基准测试所有任务#

让我们针对所有工具使用任务进行基准测试。

扩展 test 列表以使用不同的模型和代理架构进行基准测试。

请注意，这需要 langsmith>=0.0.72 才能在最后运行可视化部分。

设置#

凭据#

首先，让我们设置要测试的模型和凭据。

import os
from getpass import getpass

# This is just the default list below
required_env_vars = [
    "LANGCHAIN_API_KEY",
    "ANTHROPIC_API_KEY",
    "OPENAI_API_KEY",
    "MISTRAL_API_KEY",
]
for var in required_env_vars:
    if var not in os.environ:
        os.environ[var] = getpass(f"Provide the required {var}")

实例化模型#

from langchain_anthropic import ChatAnthropic
from langchain_core.tools import tool
from langchain_google_vertexai import ChatVertexAI
from langchain_mistralai import ChatMistralAI
from langchain_openai import ChatOpenAI

from langchain_benchmarks.tool_usage.agents import StandardAgentFactory

tests = [
    (
        "gemini-1.0-pro-002",
        ChatVertexAI(model_name="gemini-1.0-pro-002", temperature=0),
    ),
    (
        "gemini-1.5-pro-preview-0409",
        ChatVertexAI(model_name="gemini-1.5-pro-preview-0409", temperature=0),
    ),
    (
        "open-mixtral-8x22b-2404",
        ChatMistralAI(model="open-mixtral-8x22b-2404", temperature=0),
    ),
    ("mistral-large-2402", ChatMistralAI(model="mistral-large-2402", temperature=0)),
    (
        "claude-3-opus-20240229",
        ChatAnthropic(model="claude-3-opus-20240229", temperature=0),
    ),
    (
        "claude-3-haiku-20240307",
        ChatAnthropic(model="claude-3-haiku-20240307", temperature=0),
    ),
    (
        "claude-3-sonnet-20240229",
        ChatAnthropic(model="claude-3-sonnet-20240229", temperature=0),
    ),
    ("gpt-3.5-turbo-0125", ChatOpenAI(model="gpt-3.5-turbo-0125", temperature=0)),
    (
        "gpt-4-turbo-2024-04-09",
        ChatOpenAI(model="gpt-4-turbo-2024-04-09", temperature=0),
    ),
]

设置实验#

import datetime

from langchain_core.prompts import ChatPromptTemplate, MessagesPlaceholder
from langsmith.client import Client

from langchain_benchmarks import (
    __version__,
    clone_public_dataset,
    model_registry,
    registry,
)
from langchain_benchmarks.rate_limiting import RateLimiter

# Create prompts for the agents
# Using two prompts because some chat models do not support SystemMessage.
without_system_message_prompt = ChatPromptTemplate.from_messages(
    [
        (
            "human",
            "{instructions}\n{question}",
        ),  # Populated from task.instructions automatically
        MessagesPlaceholder("agent_scratchpad"),  # Workspace for the agent
    ]
)

with_system_message_prompt = ChatPromptTemplate.from_messages(
    [
        ("system", "{instructions}"),
        ("human", "{question}"),  # Populated from task.instructions automatically
        MessagesPlaceholder("agent_scratchpad"),  # Workspace for the agent
    ]
)

生成实验 ID。

我们可以使用此实验 ID 标记我们的运行，并使用此实验 ID 从 LangSmith 中提取数据。

experiment_uuid = "sky25"  # Or generate ranom using uuid.uuid4().hex[:4]
# experiment_uuid = uuid.uuid4().hex[:4]

运行#

client = Client()  # Launch langsmith client for cloning datasets
today = datetime.date.today().isoformat()

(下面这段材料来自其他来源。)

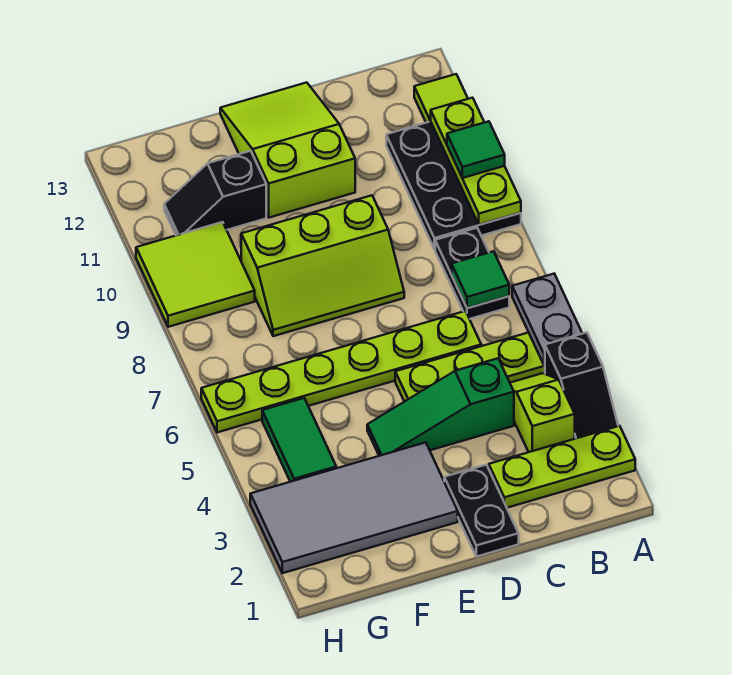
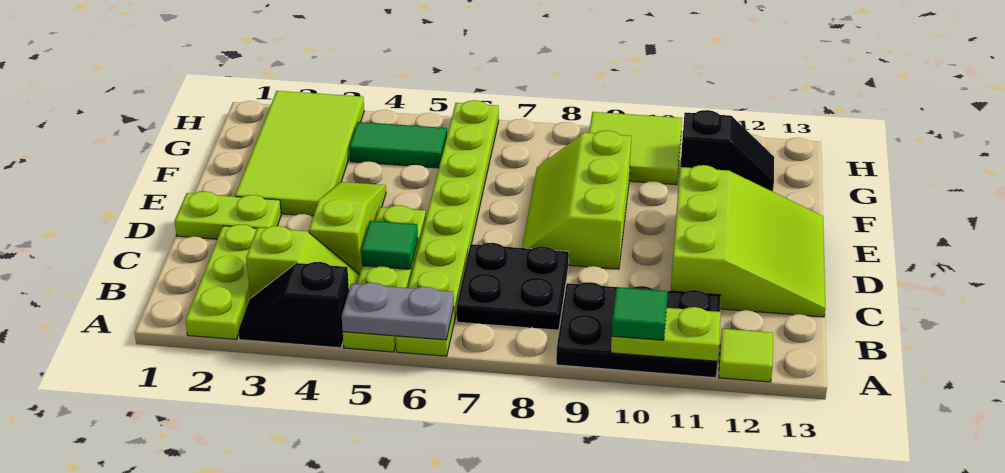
lime plate A9:A11 level 2 -> lime plate A10:A11 level 2
black plate B7:B8 level 1 -> black plate B7:C8 level 1
green tile B7 level 2 -> green tile C5 level 2
green slope C4:E4 level 1 top C -> lime slope C4:E4 level 1 top C
lime plate C6:H6 level 1 -> lime plate A6:H6 level 1
black plate D1:D2 level 1 -> lime plate D1:D2 level 1
lime slope D11:E13 level 1 top 11 -> lime slope C11:E13 level 1 top 11
grey tile E2:H3 level 1 -> lime tile E2:H3 level 1
black slope F11:G11 level 1 top F -> black slope G11:G12 level 1 top 11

for task in registry.tasks:
    if task.type != "ToolUsageTask":
        continue

    # This is a small test dataset that can be used to verify
    # that everything is set up correctly prior to running over
    # all results. We may remove it in the future.
    if task.name == "Multiverse Math (Tiny)":
        continue

    dataset_name = task.name + f" ({today})"
    clone_public_dataset(task.dataset_id, dataset_name=dataset_name)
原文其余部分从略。